Section 130.40/.45/.50 – Criminal Sexual Act. This series of offenses includes oral or anal sexual conduct with a person incapable of consent because of the use of forcible compulsion or because the person is incapable of consent due to a mental defect, mental incapacity, or physical helplessness. This series of offenses further includes oral or anal sexual conduct with a person under the age of consent. The penalties for violation of these sections range from imprisonment for a period not to exceed four years up to imprisonment for a period not to exceed 25 years.
Section 130.52 - Forcible Touching. This offense involves the forcible touching of the sexual or other intimate parts of another person for the purpose of degrading or abusing such person; or for the purpose of gratifying the actor’s sexual desire. Forcible touching includes the squeezing, grabbing, or pinching of such other person’s sexual or other intimate parts. The penalty for violation of this section includes imprisonment for a period of up to one year in jail.
Section 130.55/.60/.65 – Sexual Abuse. This series of offenses includes sexual contact with a person by forcible compulsion, or with a person who is incapable of consent due to physical helplessness, or due to the person being under the age of consent.
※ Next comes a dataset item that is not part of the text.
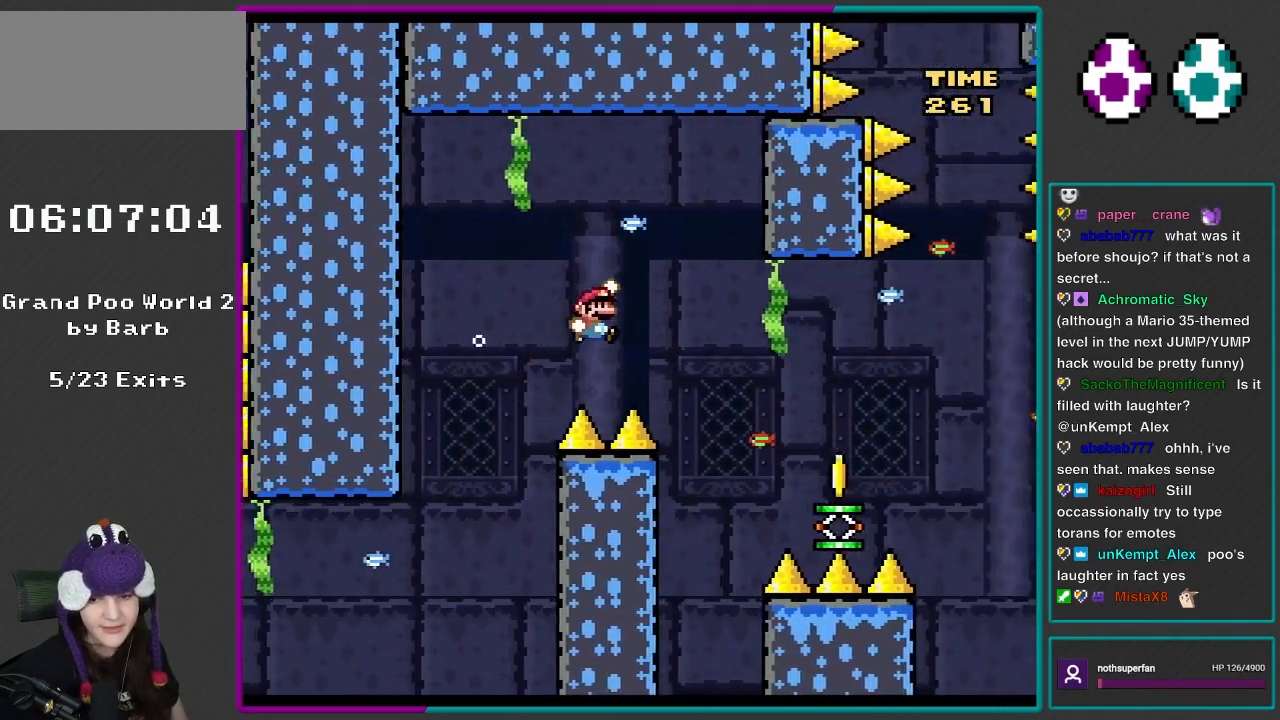
{"buttons": ["Y", "DPAD_RIGHT"], "events": [[300, "B", "up"]]}
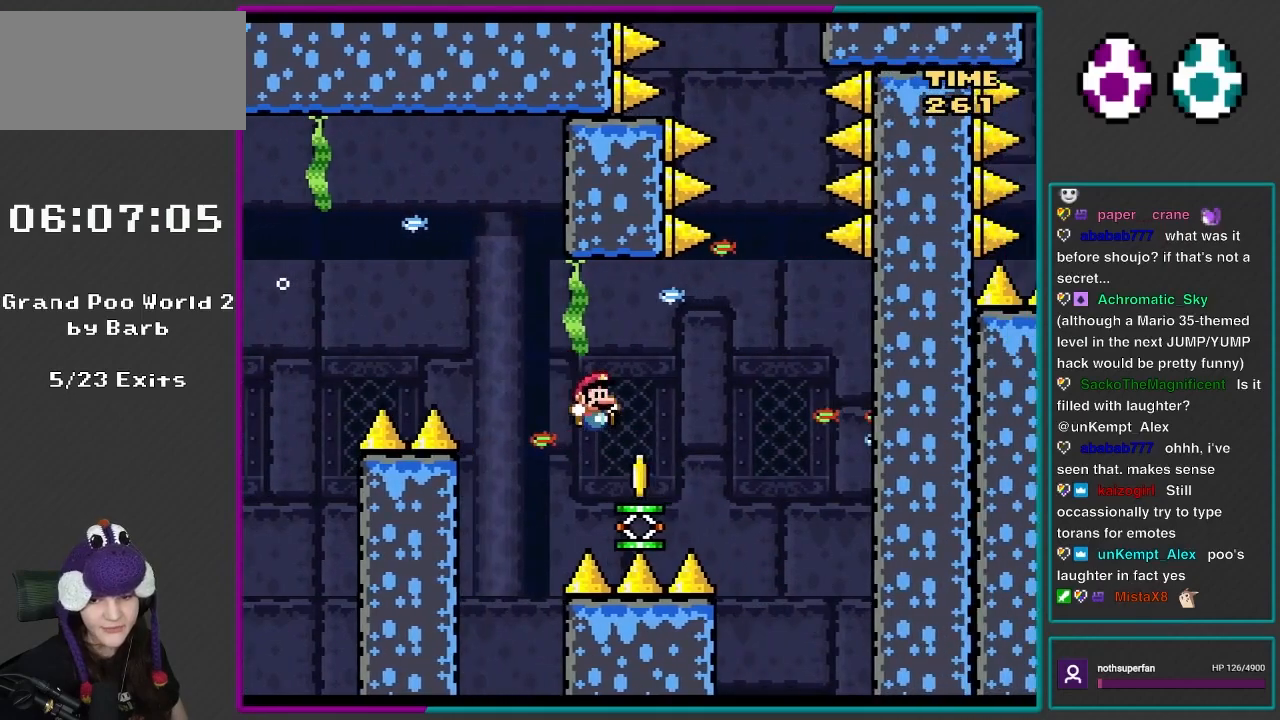
{"buttons": ["B", "Y"], "events": [[33, "DPAD_LEFT", "down"], [33, "DPAD_RIGHT", "up"], [83, "DPAD_LEFT", "up"], [83, "DPAD_UP", "down"], [117, "DPAD_RIGHT", "down"], [117, "DPAD_UP", "up"], [350, "B", "down"], [467, "DPAD_RIGHT", "up"]]}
The penalties for violation of these sections range from imprisonment for a period not to exceed three months up to imprisonment for a period not to exceed seven years.
Section 130.65-a/.66/.67/.70 – Aggravated Sexual Abuse. This series of offenses occurs when a person inserts a finger or a foreign object in the vagina, urethra, penis or rectum of another person by forcible compulsion, when the other person is incapable of consent by reason of being physically helpless, or when the other person is under the age of consent. The level of this offense is enhanced if the insertion of a finger or foreign object causes injury to the other person. The penalties for violation of these sections range from imprisonment for a period not to exceed seven years up to imprisonment for a period not to exceed 25 years.
Section 130.90 – facilitating a sex offense with a controlled substance. This offense occurs when a person knowingly and unlawfully possesses a controlled substance or any preparation, compound, mixture or substance that requires a prescription to obtain and administers such substance without such person’s consent and with intent to commit against such person a sexual offense as defined in Article 130. Facilitating a sex offense is a class D felony punishable by a period of up to seven years.